[Records provided Boundary: Start]
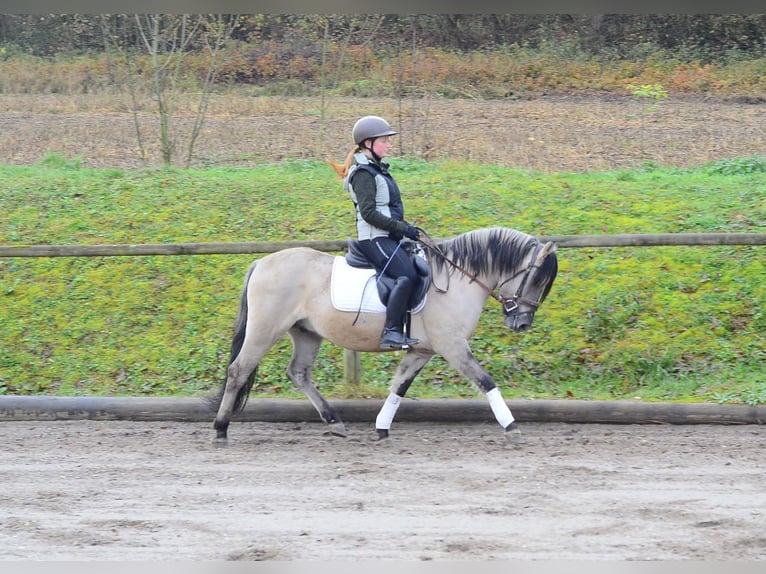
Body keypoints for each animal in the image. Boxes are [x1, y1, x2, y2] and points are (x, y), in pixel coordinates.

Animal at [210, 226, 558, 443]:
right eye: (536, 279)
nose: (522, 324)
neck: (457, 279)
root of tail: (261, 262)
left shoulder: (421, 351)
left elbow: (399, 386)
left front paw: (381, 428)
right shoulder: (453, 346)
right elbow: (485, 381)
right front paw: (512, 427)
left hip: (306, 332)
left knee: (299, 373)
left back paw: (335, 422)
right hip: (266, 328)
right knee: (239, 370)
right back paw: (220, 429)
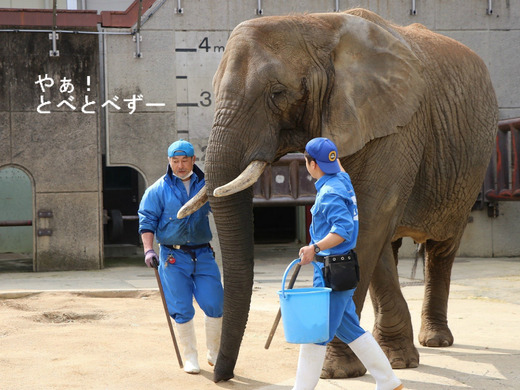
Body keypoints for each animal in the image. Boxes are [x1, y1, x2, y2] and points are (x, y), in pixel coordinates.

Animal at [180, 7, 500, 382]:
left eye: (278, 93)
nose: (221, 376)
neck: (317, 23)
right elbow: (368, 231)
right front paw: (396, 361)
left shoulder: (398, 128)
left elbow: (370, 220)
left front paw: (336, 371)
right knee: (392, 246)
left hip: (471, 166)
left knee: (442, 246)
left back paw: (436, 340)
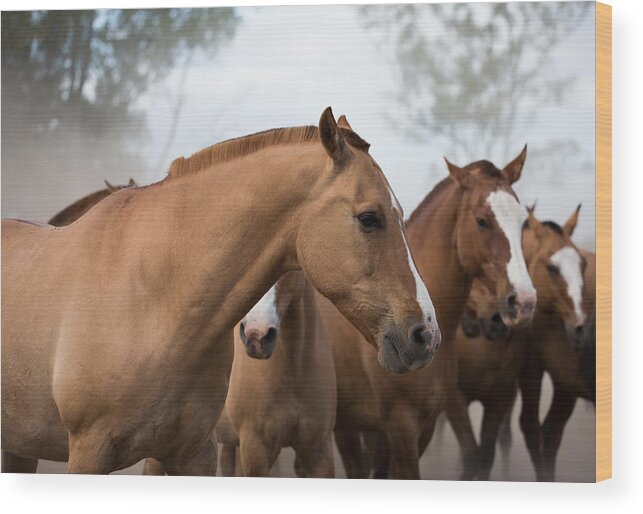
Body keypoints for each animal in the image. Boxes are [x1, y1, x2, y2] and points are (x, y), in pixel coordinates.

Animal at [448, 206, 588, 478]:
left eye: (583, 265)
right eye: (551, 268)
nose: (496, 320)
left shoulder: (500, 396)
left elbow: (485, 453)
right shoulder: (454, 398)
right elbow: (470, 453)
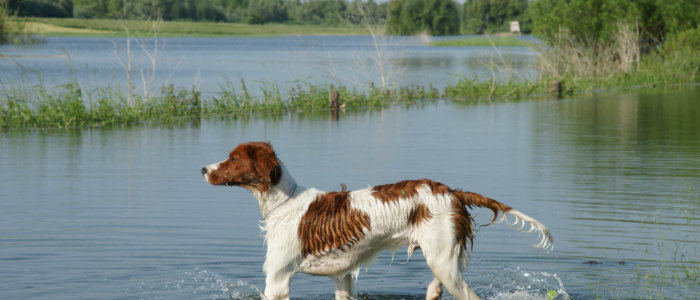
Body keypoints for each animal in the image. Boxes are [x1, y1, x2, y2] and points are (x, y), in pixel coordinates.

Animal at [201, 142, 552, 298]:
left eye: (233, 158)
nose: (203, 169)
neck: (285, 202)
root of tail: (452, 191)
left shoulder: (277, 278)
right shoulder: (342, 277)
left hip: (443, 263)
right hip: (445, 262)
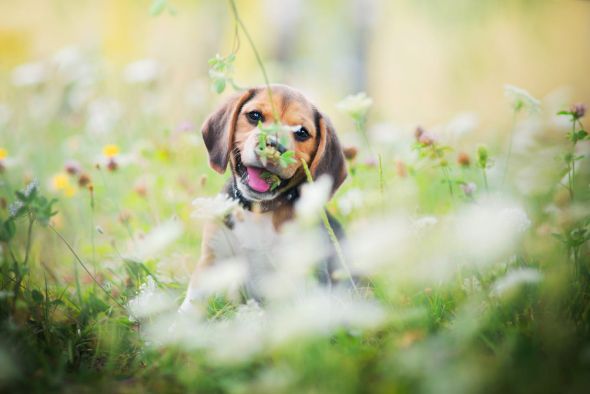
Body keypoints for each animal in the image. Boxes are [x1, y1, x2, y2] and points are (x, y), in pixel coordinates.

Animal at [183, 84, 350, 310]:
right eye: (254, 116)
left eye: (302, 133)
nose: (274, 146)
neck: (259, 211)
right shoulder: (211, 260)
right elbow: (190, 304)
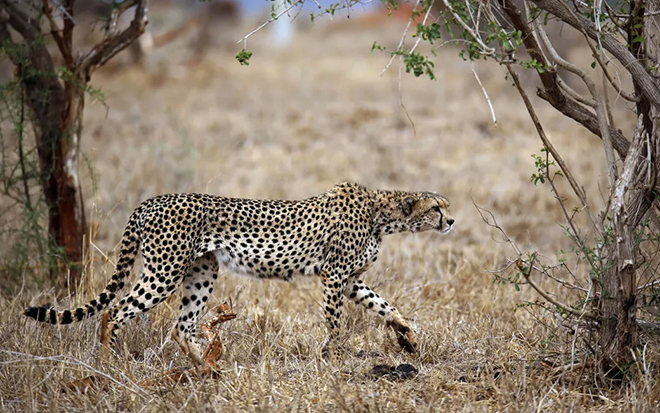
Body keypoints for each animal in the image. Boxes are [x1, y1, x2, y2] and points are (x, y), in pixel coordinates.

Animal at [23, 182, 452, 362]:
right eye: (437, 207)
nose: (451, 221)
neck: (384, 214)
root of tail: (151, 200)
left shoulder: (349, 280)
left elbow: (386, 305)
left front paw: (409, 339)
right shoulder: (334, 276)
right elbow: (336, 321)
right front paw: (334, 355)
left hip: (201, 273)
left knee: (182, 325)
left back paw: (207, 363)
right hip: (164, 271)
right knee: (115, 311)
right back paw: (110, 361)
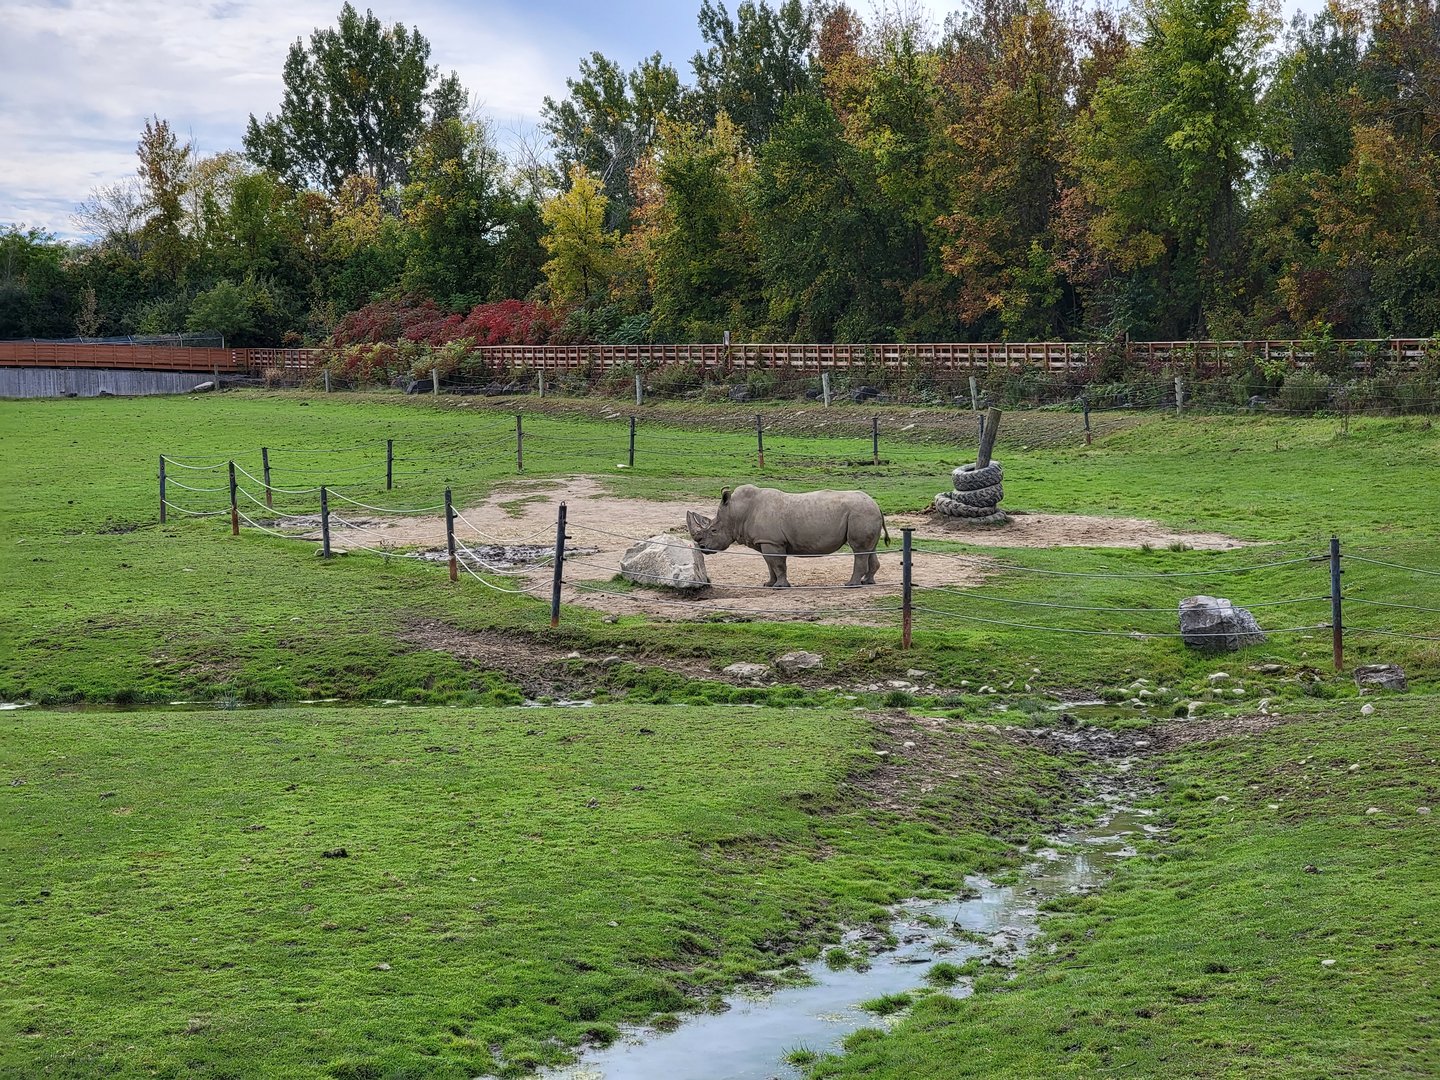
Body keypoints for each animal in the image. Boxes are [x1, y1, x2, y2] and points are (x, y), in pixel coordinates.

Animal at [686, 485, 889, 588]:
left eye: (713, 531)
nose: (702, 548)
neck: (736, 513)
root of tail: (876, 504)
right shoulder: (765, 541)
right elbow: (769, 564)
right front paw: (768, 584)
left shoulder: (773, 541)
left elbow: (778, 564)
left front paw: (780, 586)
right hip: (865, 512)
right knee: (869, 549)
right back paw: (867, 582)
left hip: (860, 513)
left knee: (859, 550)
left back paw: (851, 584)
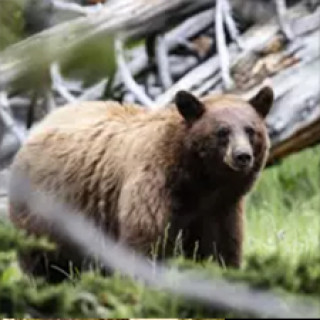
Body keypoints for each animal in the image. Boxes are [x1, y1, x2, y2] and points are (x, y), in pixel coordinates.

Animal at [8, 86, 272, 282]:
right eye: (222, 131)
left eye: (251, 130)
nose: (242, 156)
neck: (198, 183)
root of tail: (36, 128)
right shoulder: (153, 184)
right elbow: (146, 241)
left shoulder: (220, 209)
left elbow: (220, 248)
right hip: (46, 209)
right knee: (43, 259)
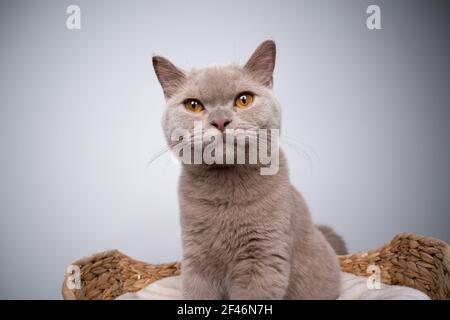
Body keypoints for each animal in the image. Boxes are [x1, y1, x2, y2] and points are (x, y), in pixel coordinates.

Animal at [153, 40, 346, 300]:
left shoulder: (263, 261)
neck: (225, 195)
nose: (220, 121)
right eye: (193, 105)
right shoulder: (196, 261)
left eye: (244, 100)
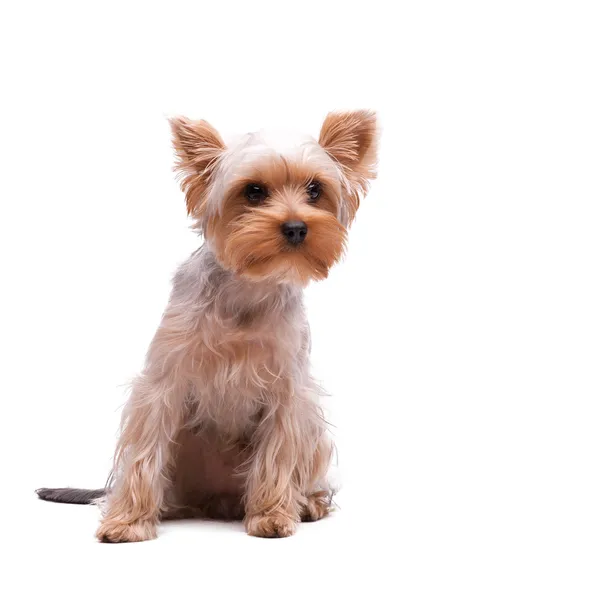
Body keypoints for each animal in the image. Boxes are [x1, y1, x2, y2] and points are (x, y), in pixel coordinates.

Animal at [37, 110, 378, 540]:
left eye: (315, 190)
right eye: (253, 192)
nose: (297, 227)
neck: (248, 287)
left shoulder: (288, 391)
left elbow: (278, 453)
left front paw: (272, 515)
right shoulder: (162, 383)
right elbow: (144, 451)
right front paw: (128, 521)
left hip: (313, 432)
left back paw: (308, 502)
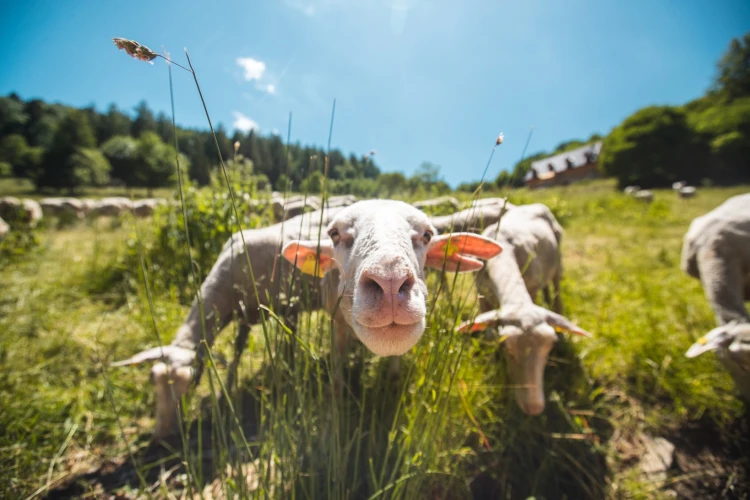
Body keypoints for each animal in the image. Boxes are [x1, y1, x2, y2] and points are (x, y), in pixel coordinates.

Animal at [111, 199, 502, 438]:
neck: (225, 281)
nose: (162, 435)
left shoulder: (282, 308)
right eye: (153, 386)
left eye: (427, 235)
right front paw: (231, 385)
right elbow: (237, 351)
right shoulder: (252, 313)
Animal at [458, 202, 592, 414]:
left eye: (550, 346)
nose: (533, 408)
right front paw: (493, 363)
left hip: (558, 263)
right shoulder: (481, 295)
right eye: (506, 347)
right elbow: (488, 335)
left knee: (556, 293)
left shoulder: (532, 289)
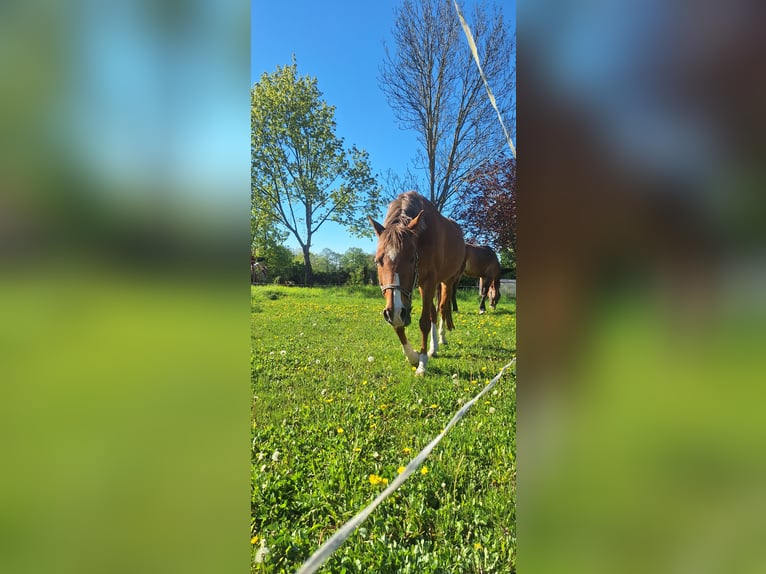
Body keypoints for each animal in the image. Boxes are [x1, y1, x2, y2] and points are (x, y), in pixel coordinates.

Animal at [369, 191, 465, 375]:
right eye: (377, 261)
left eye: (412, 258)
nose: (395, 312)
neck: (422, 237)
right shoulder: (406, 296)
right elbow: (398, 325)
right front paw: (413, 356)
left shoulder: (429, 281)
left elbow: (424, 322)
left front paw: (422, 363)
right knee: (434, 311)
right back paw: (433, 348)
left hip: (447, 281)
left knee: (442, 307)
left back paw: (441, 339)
[Records provided Boundary: End]
Above are the records; transcribe them exactly without the pictures.

[Exercise result]:
Body keypoints for each animal in the image. Boxes are [x1, y1, x2, y2] and points are (x, y), in pixel coordinates.

Animal at [210, 226, 558, 443]:
right eye: (536, 279)
nose: (522, 324)
neck: (457, 279)
root of tail: (261, 262)
left shoulder: (421, 351)
left elbow: (399, 386)
left front paw: (381, 428)
right shoulder: (453, 346)
right elbow: (485, 381)
right front paw: (512, 427)
left hip: (306, 332)
left knee: (299, 373)
left back paw: (335, 422)
right hip: (266, 328)
right knee: (239, 370)
right back paw: (220, 429)
Body keypoints for each animal in the image. Boxes are [x1, y1, x2, y2] and points are (x, y), in pixel coordinates.

Animal at [180, 7, 500, 382]:
left eye: (278, 93)
nose: (221, 376)
neck: (317, 23)
right elbow: (368, 231)
right front paw: (396, 361)
left shoulder: (398, 128)
left elbow: (370, 220)
left front paw: (336, 371)
right knee: (392, 246)
left hip: (471, 166)
left knee: (442, 246)
left back paw: (436, 340)
Body keypoints for each animal in the image. Boxes are [x1, y1, x2, y2] and points are (x, y), in pixel coordinates.

Animal at [448, 206, 588, 478]:
left eye: (583, 265)
right eye: (551, 268)
nose: (496, 320)
left shoulder: (500, 396)
left elbow: (485, 453)
right shoulder: (454, 398)
right elbow: (470, 453)
Body keypoints for each animal in the image. Boxes are [x1, y1, x2, y2] and points are (x, y), in pixel coordinates.

Animal at [201, 142, 552, 298]:
left eye: (233, 158)
nose: (203, 169)
neck: (285, 202)
root of tail: (452, 191)
left shoulder: (277, 278)
right shoulder: (342, 277)
left hip: (443, 263)
right hip: (445, 262)
Body keypoints for each animal in the image. Boxes are [x1, y1, x2, y2] and points are (x, y), in pixel coordinates.

Animal at [183, 84, 350, 310]:
right eye: (254, 116)
left eye: (302, 133)
nose: (274, 146)
neck: (259, 211)
right shoulder: (211, 260)
right elbow: (190, 304)
Body keypoints for each animal in the image. Boxes are [x1, y1, x2, y2] and points are (x, y), in pixel coordinates.

Animal at [23, 182, 452, 362]:
right eye: (437, 207)
nose: (451, 221)
neck: (384, 214)
root of tail: (151, 200)
left shoulder: (349, 280)
left elbow: (386, 305)
left front paw: (409, 339)
right shoulder: (334, 276)
right elbow: (336, 321)
right front paw: (334, 355)
left hip: (201, 273)
left knee: (182, 325)
left back paw: (207, 363)
right hip: (164, 271)
right knee: (115, 311)
right back paw: (110, 361)
Body keypoints for each animal in the image. Boxes are [x1, y1, x2, y2] and points are (x, y), in pixel coordinates.

Animal at [686, 485, 889, 588]:
left eye: (713, 531)
nose: (702, 548)
neck: (736, 513)
root of tail: (876, 504)
right shoulder: (765, 541)
right elbow: (769, 564)
right front paw: (768, 584)
left shoulder: (773, 541)
left elbow: (778, 564)
left front paw: (780, 586)
right hip: (865, 512)
right knee: (869, 549)
right back paw: (867, 582)
left hip: (860, 513)
left knee: (859, 550)
left back paw: (851, 584)
Body keypoints for each animal in the image. Boxes are [x1, y1, x2, y2] and points are (x, y), in pixel coordinates.

Animal at [8, 86, 272, 282]:
right eye: (222, 131)
left eye: (251, 130)
nose: (242, 156)
neck: (198, 183)
root of tail: (36, 128)
right shoulder: (153, 184)
right elbow: (146, 241)
left shoulder: (220, 209)
left elbow: (220, 248)
right hip: (46, 209)
right knee: (43, 259)
Body keypoints for each animal in the image. Boxes are [x1, y1, x2, y2] and points are (x, y), in pixel coordinates.

Animal at [153, 40, 346, 300]:
left shoulder: (263, 261)
neck: (225, 195)
nose: (220, 121)
right eye: (193, 105)
right shoulder: (196, 261)
left eye: (244, 100)
Body keypoints for each animal in the image. Boxes are [x1, y1, x2, y2] and points are (x, y), in pixel coordinates.

Animal at [37, 110, 378, 540]:
left eye: (315, 190)
right eye: (253, 192)
nose: (297, 227)
neck: (248, 287)
left shoulder: (288, 391)
left elbow: (278, 453)
left front paw: (272, 515)
right shoulder: (162, 383)
right elbow: (144, 451)
right front paw: (128, 521)
left hip: (313, 432)
left back paw: (308, 502)
Body keypoints for each animal in the image. Boxes are [x1, y1, x2, y2] and points are (x, y), in pixel coordinates.

Animal at [111, 199, 502, 438]:
neck: (225, 281)
nose: (162, 435)
left shoulder: (282, 308)
right eye: (153, 386)
left eye: (427, 235)
right front paw: (231, 385)
right elbow: (237, 351)
right shoulder: (252, 313)
Animal at [458, 202, 592, 414]:
left eye: (550, 346)
nose: (533, 408)
right front paw: (493, 363)
left hip: (558, 263)
right shoulder: (481, 295)
right eye: (506, 347)
right elbow: (488, 335)
left knee: (556, 293)
left shoulder: (532, 289)
Body keypoints for each animal in the image. Boxes are [x1, y1, x2, y2] and points are (x, y), in pixel coordinates.

Animal at [369, 191, 465, 375]:
right eye: (377, 261)
left eye: (412, 258)
nose: (395, 312)
neck: (422, 237)
right shoulder: (406, 296)
right elbow: (398, 325)
right front paw: (413, 356)
left shoulder: (429, 281)
left elbow: (424, 322)
left front paw: (422, 363)
right knee: (434, 311)
right back paw: (433, 348)
left hip: (447, 281)
left knee: (442, 307)
left back paw: (441, 339)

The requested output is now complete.